Mumyalık ve üst kattan oluşan dikdörtgene yakın plandaki yapının doğu ve batı cephelerinde üçgen biçimli payandalar bulunmaktadır. Kuzey cephe, kalkan duvar şeklinde ve abidevi bir biçimde yapının yüksekliğini aşmaktadır. Bu cephe, eyvan özelliği gösteren büyük bir kemer açıklığına sahiptir. Kemerli açıklık, rumi geçmelerinin süslediği çinili bir silme ile üç yönde dikdörtgen çerçeve içine alınmıştır. Çinilerle süslendiği anlaşılan bu kemer, üzerinde az miktarda çini süsleme kalmış zar başlıklara ve köşe sütunçelere oturmaktadır. Bu dikdörtgen silmeli bölüm ile kemer arasında, bugün sıvalı olan köşeliklerde çini kaplama izleri görülebilmektedir. Kuzey cephe, eski fotoğraflarına göre mavi ve patlıcan moru renklerinde çinilerle kaplıydı. Doğu, batı ve güney cephelerinin üst bölümlerinde tuğla örgülü den danlar yer almaktadır.

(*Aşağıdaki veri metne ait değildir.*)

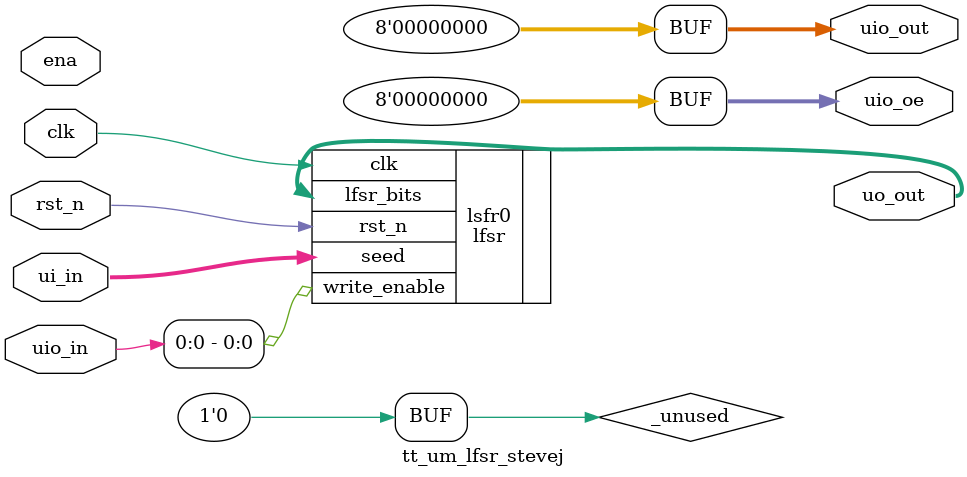
<source format=v>
/*
 * Copyright (c) 2024 Your Name
 * SPDX-License-Identifier: Apache-2.0
 */

`default_nettype none

`include "lfsr.sv"

module tt_um_lfsr_stevej (
    input  wire [7:0] ui_in,    // Dedicated inputs
    output wire [7:0] uo_out,   // Dedicated outputs
    input  wire [7:0] uio_in,   // IOs: Input path
    output wire [7:0] uio_out,  // IOs: Output path
    output wire [7:0] uio_oe,   // IOs: Enable path (active high: 0=input, 1=output)
    input  wire       ena,      // always 1 when the design is powered, so you can ignore it
    input  wire       clk,      // clock
    input  wire       rst_n     // reset_n - low to reset
);

  // All output pins must be assigned. If not used, assign to 0.
  assign uio_out = 0;
  assign uio_oe  = 0;

  lfsr lsfr0 (
    .clk(clk),
    .rst_n(rst_n),
    .write_enable(uio_in[0]),
    .seed(ui_in[7:0]),
    .lfsr_bits(uo_out[7:0])
  );

  // List all unused inputs to prevent warnings
  wire _unused = &{ena, clk, rst_n, 1'b0};

endmodule

</source>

Yapının, mumyalık (kripta) katı 7-8 sıra kesme taş ve üst yapısının bir bölümü kesme taş, geri kalan bölümü ise tuğla ile inşa edilmiştir. Anadolu Selçuklu döneminde kesme taş malzeme yanında, tuğla kullanma geleneğinin de görüldüğü ender yapılardan biri olarak karşımıza çıkmaktadır.

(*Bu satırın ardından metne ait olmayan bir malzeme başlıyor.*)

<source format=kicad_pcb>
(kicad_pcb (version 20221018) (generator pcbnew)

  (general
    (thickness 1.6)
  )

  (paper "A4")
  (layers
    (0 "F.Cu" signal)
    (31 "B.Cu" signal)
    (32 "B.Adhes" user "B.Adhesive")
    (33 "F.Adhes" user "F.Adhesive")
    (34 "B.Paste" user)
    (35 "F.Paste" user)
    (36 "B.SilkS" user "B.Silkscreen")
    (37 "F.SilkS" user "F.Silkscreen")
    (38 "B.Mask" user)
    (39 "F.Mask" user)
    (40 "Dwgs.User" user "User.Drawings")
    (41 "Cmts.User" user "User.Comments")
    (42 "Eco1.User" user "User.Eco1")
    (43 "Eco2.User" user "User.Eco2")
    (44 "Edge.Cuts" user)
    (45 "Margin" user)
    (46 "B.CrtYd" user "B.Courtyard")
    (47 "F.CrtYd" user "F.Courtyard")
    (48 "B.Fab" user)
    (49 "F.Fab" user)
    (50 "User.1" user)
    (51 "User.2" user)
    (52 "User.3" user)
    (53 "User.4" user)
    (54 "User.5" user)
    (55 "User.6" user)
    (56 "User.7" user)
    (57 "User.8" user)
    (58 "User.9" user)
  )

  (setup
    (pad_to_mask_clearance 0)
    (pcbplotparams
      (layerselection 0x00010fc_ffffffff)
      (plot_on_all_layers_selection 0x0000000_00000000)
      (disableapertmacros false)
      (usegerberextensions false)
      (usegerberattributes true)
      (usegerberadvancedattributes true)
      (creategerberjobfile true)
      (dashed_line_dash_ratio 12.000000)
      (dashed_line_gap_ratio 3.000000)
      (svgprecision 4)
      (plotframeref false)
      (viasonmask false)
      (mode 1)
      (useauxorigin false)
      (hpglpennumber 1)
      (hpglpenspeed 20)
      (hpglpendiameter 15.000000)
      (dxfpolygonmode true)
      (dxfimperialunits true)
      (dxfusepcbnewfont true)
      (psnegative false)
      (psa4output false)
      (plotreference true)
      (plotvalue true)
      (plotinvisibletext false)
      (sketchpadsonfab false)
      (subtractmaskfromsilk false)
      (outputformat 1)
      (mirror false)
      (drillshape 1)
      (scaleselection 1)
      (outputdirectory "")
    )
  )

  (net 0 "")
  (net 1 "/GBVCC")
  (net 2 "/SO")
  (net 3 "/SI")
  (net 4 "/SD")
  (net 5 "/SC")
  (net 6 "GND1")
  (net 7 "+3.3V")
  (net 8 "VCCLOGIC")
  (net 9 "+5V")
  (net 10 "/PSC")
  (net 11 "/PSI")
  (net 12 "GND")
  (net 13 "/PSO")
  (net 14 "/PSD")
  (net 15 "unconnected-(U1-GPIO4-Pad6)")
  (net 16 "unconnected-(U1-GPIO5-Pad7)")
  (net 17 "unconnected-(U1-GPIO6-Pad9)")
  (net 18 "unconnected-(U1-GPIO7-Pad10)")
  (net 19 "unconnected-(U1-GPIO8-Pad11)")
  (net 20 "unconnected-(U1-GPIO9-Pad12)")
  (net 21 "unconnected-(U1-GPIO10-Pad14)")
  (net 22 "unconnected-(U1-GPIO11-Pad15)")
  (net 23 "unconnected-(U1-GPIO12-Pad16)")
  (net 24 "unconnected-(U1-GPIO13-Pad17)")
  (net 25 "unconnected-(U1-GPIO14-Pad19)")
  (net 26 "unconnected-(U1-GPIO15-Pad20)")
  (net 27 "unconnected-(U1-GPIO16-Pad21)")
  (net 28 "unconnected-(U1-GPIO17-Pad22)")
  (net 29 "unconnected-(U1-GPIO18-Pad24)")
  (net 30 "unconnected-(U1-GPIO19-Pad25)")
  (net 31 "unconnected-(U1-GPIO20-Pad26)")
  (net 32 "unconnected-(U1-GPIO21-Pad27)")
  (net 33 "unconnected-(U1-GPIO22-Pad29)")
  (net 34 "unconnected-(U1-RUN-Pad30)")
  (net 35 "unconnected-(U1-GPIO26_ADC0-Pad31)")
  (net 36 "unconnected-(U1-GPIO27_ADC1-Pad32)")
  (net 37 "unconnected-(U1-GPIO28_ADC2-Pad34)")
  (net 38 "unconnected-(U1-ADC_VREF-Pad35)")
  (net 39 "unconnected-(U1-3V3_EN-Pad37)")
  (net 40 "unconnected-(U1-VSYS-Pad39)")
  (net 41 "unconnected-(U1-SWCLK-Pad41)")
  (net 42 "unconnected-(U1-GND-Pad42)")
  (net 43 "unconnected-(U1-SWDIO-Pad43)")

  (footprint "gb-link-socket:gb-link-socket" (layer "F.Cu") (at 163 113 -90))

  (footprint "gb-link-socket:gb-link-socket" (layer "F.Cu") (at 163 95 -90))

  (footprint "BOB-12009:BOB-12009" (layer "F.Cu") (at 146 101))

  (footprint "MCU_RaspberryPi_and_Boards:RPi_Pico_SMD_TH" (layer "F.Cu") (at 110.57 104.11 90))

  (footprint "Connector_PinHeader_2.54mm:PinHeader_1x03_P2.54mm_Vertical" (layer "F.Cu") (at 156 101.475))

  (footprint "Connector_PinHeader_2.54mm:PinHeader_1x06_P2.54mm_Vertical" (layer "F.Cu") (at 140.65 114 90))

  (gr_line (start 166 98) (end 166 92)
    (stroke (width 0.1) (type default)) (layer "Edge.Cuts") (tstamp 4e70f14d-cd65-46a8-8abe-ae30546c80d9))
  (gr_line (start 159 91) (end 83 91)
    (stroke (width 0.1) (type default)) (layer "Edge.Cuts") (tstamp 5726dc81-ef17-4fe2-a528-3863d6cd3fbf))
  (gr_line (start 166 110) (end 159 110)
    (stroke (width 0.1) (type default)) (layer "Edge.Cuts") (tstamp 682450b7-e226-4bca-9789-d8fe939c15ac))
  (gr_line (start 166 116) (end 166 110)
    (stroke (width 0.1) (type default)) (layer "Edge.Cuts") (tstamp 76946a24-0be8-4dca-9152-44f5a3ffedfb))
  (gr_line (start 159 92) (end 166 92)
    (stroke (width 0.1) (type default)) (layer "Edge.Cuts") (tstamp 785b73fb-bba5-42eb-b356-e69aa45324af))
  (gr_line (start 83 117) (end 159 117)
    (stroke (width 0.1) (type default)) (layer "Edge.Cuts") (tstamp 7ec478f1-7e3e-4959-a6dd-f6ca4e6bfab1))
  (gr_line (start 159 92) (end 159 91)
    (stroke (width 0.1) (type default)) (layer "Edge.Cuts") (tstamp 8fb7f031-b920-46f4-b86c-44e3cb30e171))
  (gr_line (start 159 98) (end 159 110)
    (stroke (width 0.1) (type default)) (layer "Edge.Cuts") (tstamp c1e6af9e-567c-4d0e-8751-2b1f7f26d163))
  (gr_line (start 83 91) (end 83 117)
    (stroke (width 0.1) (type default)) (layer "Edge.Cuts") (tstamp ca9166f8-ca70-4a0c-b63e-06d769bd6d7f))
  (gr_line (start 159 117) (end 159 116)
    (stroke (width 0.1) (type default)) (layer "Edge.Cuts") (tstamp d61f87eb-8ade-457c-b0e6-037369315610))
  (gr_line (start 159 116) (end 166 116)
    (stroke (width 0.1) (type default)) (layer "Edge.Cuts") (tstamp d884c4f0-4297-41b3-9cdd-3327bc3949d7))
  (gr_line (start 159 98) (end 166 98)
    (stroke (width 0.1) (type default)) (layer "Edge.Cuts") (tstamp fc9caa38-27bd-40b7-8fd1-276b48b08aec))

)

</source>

Kesme taş ve tuğla malzemeyle inşa edilen yapının kuzey cephesinde kemer açıklığı ve dikdörtgen çerçeve arasındaki bölümlerde çini izleri görülmektedir. Bunlardan bir kısmının kare levhalar üzerine sır altı tekniğinde, bir kısmının da renkli sır tekniğinde yapılmış olması muhtemeldir. Ayrıca zar başlıklar üzerinde de çini izleri görülmekte, muhtemelen bütün bu kuzey cephe çini kaplamalı olmalıdır. Ziyaret mekânında eskiden bulunan sandukanın da çini süslemeli olduğu düşünülmektedir. Ayrıca üst örtüyü oluşturan sivri beşik tonozun da, zamanında sıvalı ve renkli nakışlarla süslenmiş olduğu kaydedilmektedir.

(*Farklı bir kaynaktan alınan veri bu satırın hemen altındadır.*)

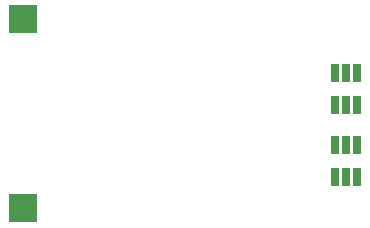
<source format=gtp>
G04 #@! TF.FileFunction,Paste,Top*
%FSLAX46Y46*%
G04 Gerber Fmt 4.6, Leading zero omitted, Abs format (unit mm)*
G04 Created by KiCad (PCBNEW 4.0.5+dfsg1-4) date Sun Nov 25 11:48:41 2018*
%MOMM*%
%LPD*%
G01*
G04 APERTURE LIST*
%ADD10C,0.100000*%
%ADD11R,2.390000X2.390000*%
%ADD12R,0.650000X1.560000*%
G04 APERTURE END LIST*
D10*
D11*
X127600000Y-113000000D03*
X127600000Y-97000000D03*
D12*
X153990000Y-104220000D03*
X154940000Y-104220000D03*
X155890000Y-104220000D03*
X155890000Y-101520000D03*
X153990000Y-101520000D03*
X154940000Y-101520000D03*
X155890000Y-107616000D03*
X154940000Y-107616000D03*
X153990000Y-107616000D03*
X153990000Y-110316000D03*
X155890000Y-110316000D03*
X154940000Y-110316000D03*
M02*

</source>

Gömeç Hatun Türbesi’nin kitabesi yoktur veya günümüze ulaşmamıştır. Bu bakımdan yapının kesin inşa tarihi belli değildir. Araştırmacılar, kaynaklara göre tarihlendirmesini yapmışlardır. Yapıyı yaptıran Gömeç Hatun bazı kaynaklara göre XIV. yüzyılın başlarında henüz hayattadır. XIII. yüzyılın ikinci yarısı ile XIV. yüzyıl başları arasında ortaya sürülen çeşitli tarihlerden, türbenin yapım tarihi için XIII. yüzyıl sonlarını kabul etmek mümkündür.